* **Data section**

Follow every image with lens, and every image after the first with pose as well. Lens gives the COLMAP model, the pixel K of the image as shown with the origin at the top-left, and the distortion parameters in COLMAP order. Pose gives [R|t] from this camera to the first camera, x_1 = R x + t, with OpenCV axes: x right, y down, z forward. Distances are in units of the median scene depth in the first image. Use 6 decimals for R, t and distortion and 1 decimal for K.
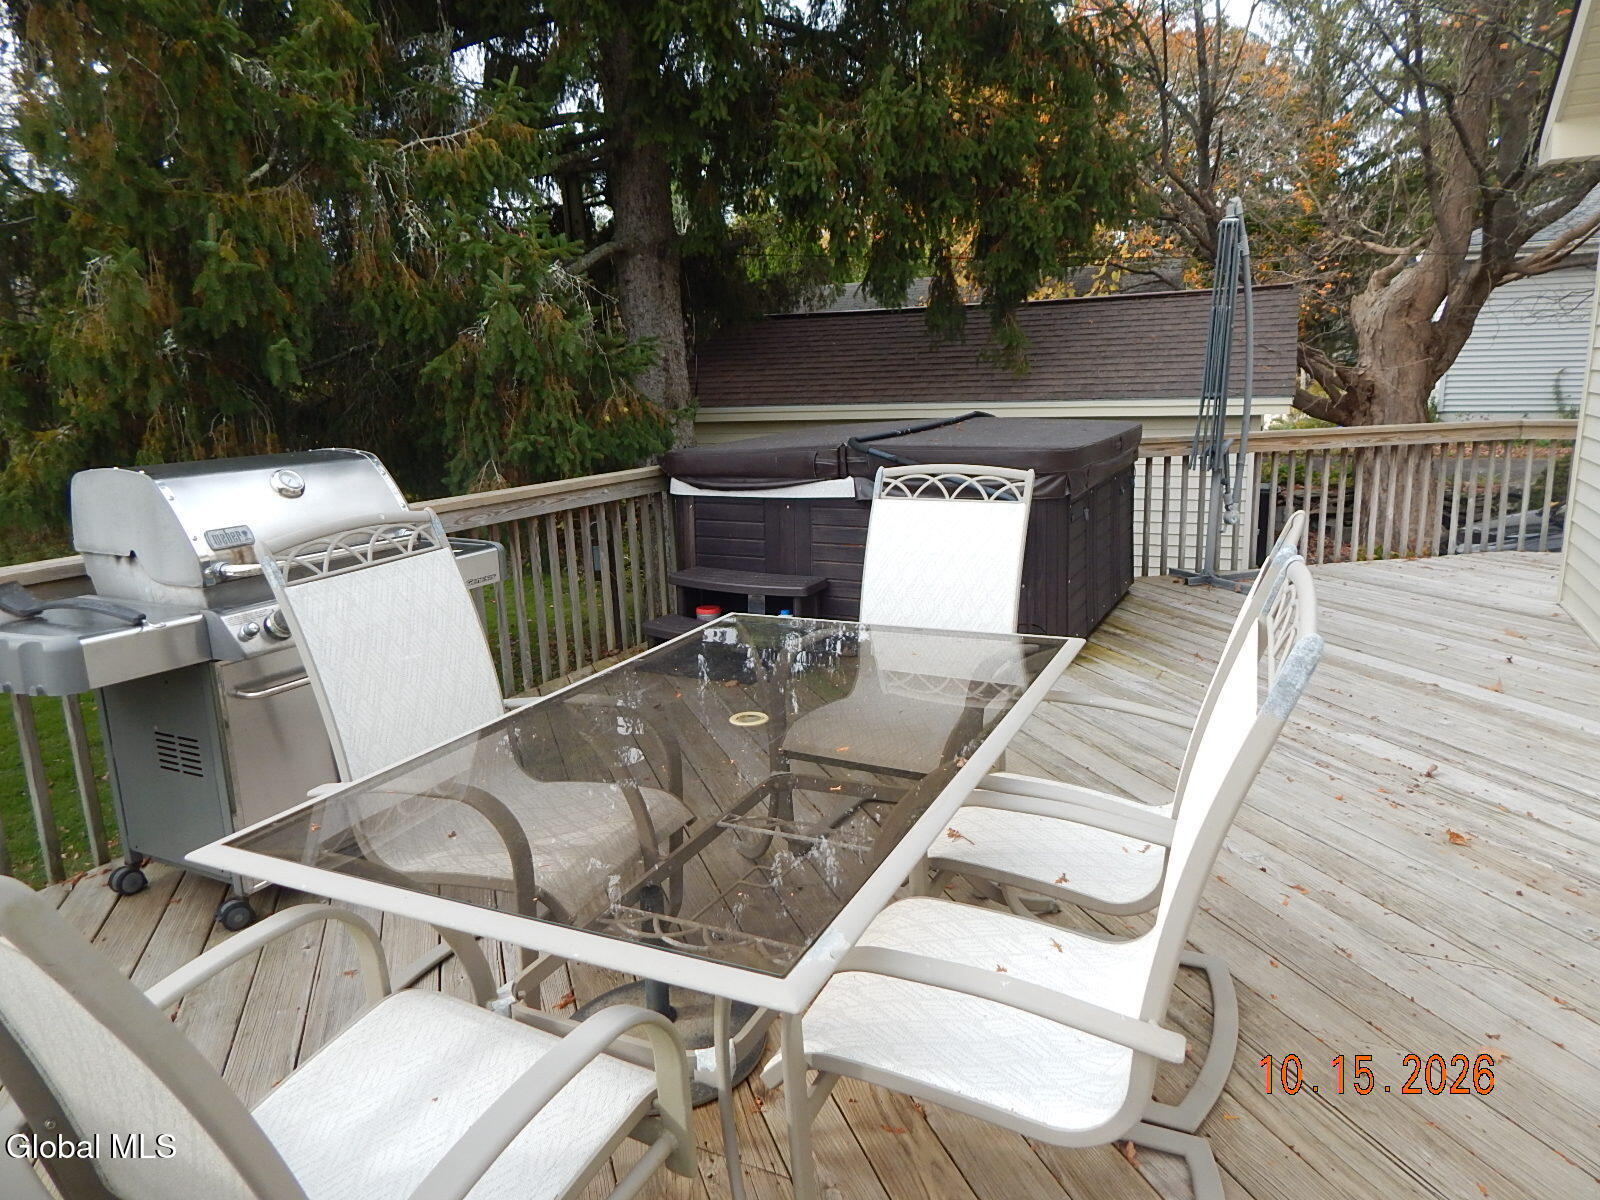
lens RADIAL K [[1051.3, 0, 804.3], [0, 1051.3, 600.5], [0, 0, 1]] dist [-0.001524, 0.000122]
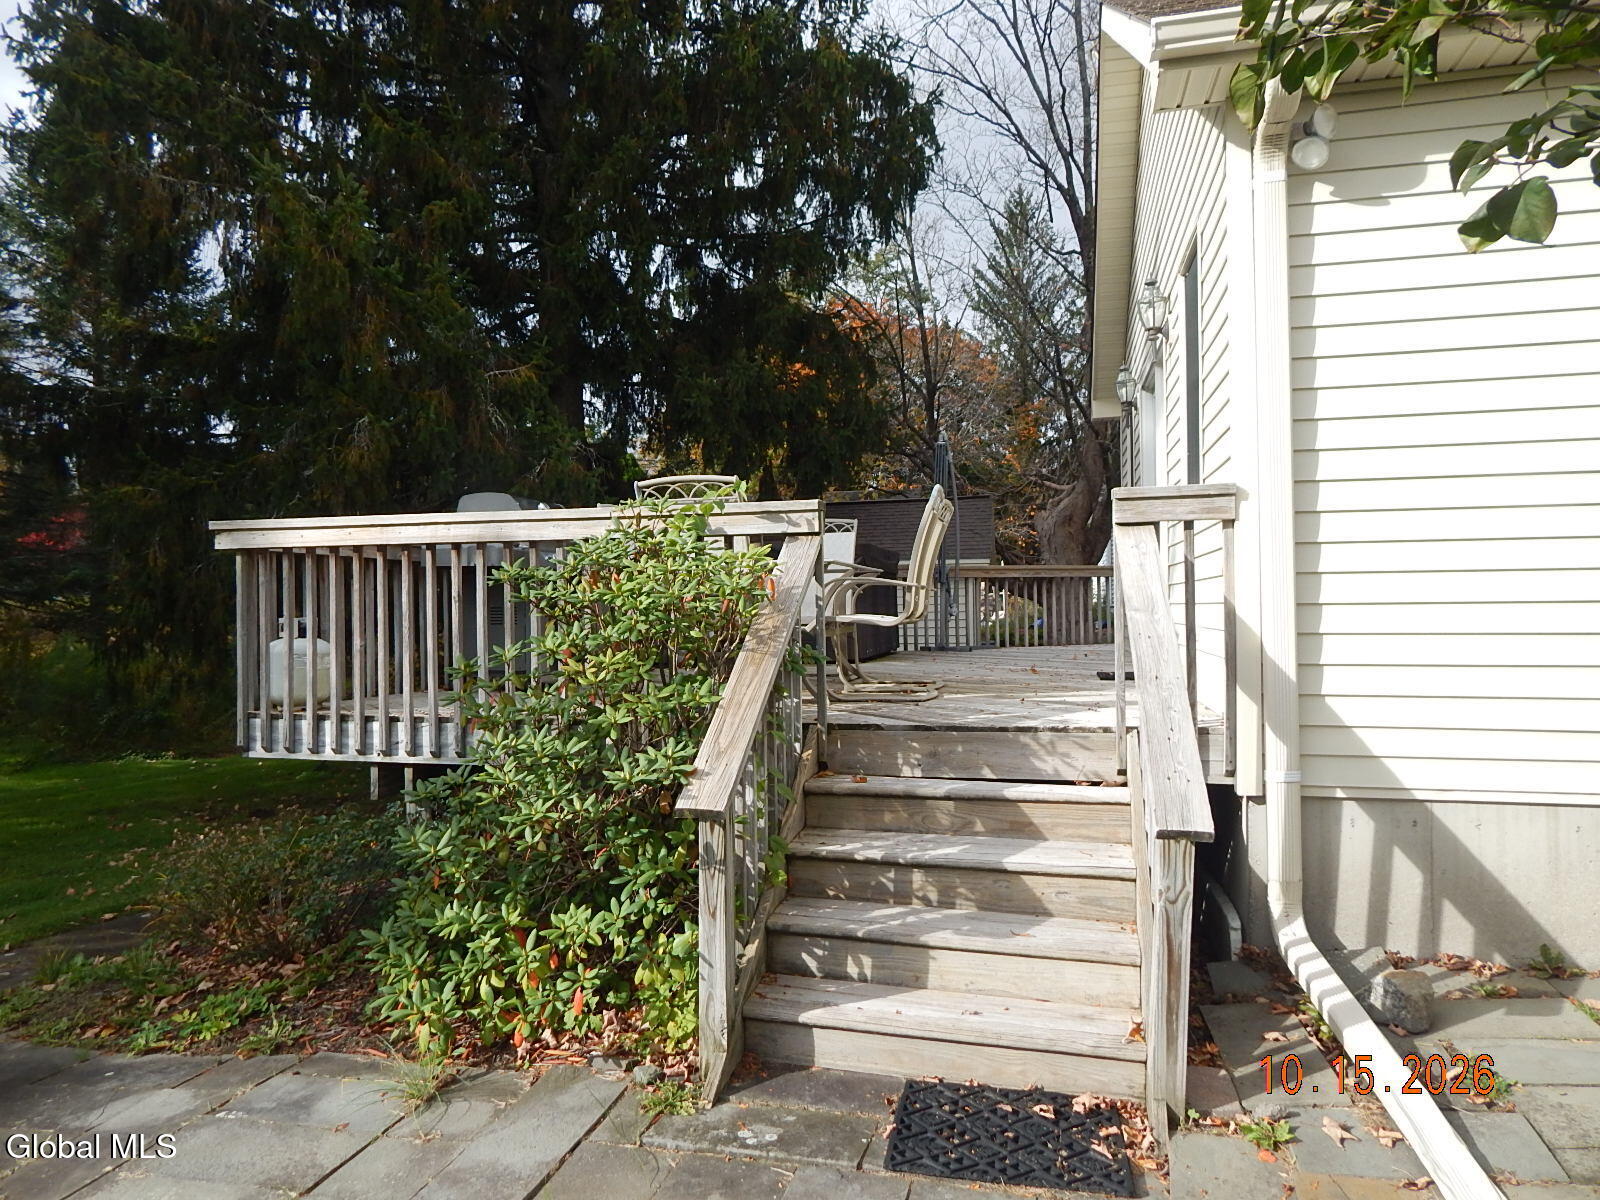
lens RADIAL K [[1051.3, 0, 798.7], [0, 1051.3, 596.3], [0, 0, 1]] dist [-0.001524, 0.000122]
pose [[0.977318, 0.020983, 0.210737, -0.091376], [0.027133, 0.974472, -0.222864, 0.127957], [-0.210034, 0.223526, 0.951799, -0.266622]]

* **Exercise objective**
Copy out all of the data above, swapping every "image" for "frame" and leaving everything else unchanged. Omit the pictures from your answer.

* **Answer to the exercise**
Follow every frame with lens, and every frame after the first with pose as well. Lens gives the COLMAP model, the pixel K of the frame as shown with the origin at the top-left, and the distortion parameters in COLMAP order. Pose gives [R|t] from this camera to the first camera, x_1 = R x + t, with OpenCV axes: x right, y down, z forward. Distances are in units of the median scene depth in the first frame. Use 6 decimals for R, t and distortion and 1 decimal for K.
lens RADIAL K [[1051.3, 0, 804.3], [0, 1051.3, 600.5], [0, 0, 1]] dist [-0.001524, 0.000122]
lens RADIAL K [[1051.3, 0, 798.7], [0, 1051.3, 596.3], [0, 0, 1]] dist [-0.001524, 0.000122]
pose [[0.977318, 0.020983, 0.210737, -0.091376], [0.027133, 0.974472, -0.222864, 0.127957], [-0.210034, 0.223526, 0.951799, -0.266622]]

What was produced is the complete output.